A Unicre publicou o seu relatório Reduniq Insights relativo aos pagamentos por cartão na sua rede nacional no final do ano.

“Dezembro de 2025 confirmou-se como um mês decisivo para o comércio nacional, impulsionado pelo Natal e pela Passagem de Ano”, de acordo com o relatório da Unicre a faturação cresceu 3,21% face a dezembro de 2024.

Segundo os dados agora divulgados, a especialista em pagamentos e acquiring registou no final do ano um aumento de 3,54% do número de transações e um gasto médio por consumidor de 186,71 euros (menos 5,73% que no ano anterior).

“Este comportamento revela um consumidor mais racional e atento ao preço, mas sem abdicar da dinâmica do mercado. O valor médio por compra manteve-se estável nos 33,71 euros, em linha com 2024, mas com picos nos momentos festivos: 37,27 euros antes do Natal e 34,88 euros na Passagem de Ano”, defende a Unicre.

“Os dados de dezembro mostram um consumo consistente, mais concentrado em momentos específicos e com os pagamentos digitais a desempenharem um papel central na capacidade de os negócios responderem aos picos de procura típicos desta época do ano”, afirma Tiago Oom, Head of Merchant Acquiring da Unicre.

Entre 22 e 24 de dezembro, período das compras de última hora, a faturação disparou 9,78% e as transações 8,12%, com forte dinamismo no comércio físico e de proximidade. Já no dia 31, a Passagem de Ano trouxe um crescimento de 8,01% na faturação e 6,72% nas transações, impulsionado por restauração, lazer e serviços.

No que respeita aos setores, os destaques nesta época festiva foram para, imagine-se, os serviços veterinários que aumentaram 21,70%; para as lavandarias que cresceram 17,83%; para  o retalho alimentar tradicional que subiu 17,20%; para as farmácias onde os gastos subiram 11,95%; e para a moda com um aumento de 6,67%.

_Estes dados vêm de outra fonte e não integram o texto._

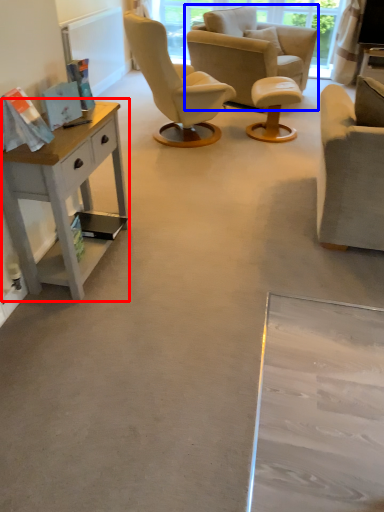
Question: Among these objects, which one is nearest to the camera, desk (highlighted by a red box) or chair (highlighted by a blue box)?

Choices:
 (A) desk
 (B) chair

Answer: (A)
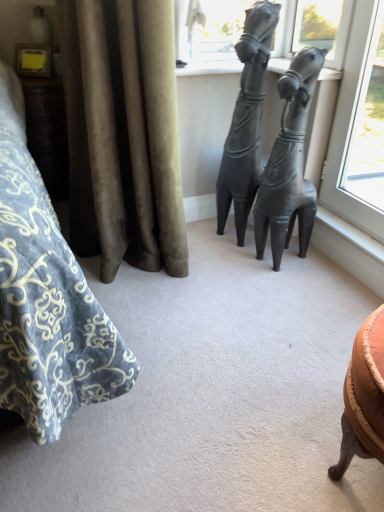
Question: Is point (92, 117) closer or farther from the camera than point (244, 121)?

Choices:
 (A) closer
 (B) farther

Answer: (A)

Question: Based on their sizes in the image, would you say velvet curtain at left is bigger or smaller than matte black statue at center, acting as the second statue (sculpture) starting from the right?

Choices:
 (A) small
 (B) big

Answer: (B)

Question: Based on their relative distances, which object is nearer to the matte black statue at center, acting as the second statue (sculpture) starting from the right?

Choices:
 (A) velvet curtain at left
 (B) matte black statue at center, positioned as the 2th statue (sculpture) in left-to-right order

Answer: (B)

Question: Which object is the closest to the matte black statue at center, which appears as the first statue (sculpture) when viewed from the right?

Choices:
 (A) matte black statue at center, the first statue (sculpture) in the left-to-right sequence
 (B) velvet curtain at left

O crescimento foi generalizado em Portugal, com destaque para Centro (+6,29%), Alentejo (+6,12%) e Oeste (+6,07%). A Madeira foi a única exceção, com uma variação negativa de 4,87%.

No consumo estrangeiro, França (11,98%), Reino Unido (10,37%) e EUA (10,24%) mantiveram-se no topo, apesar de quedas na faturação. Espanha destacou-se com um aumento de 4,04%, reforçando a proximidade entre mercados.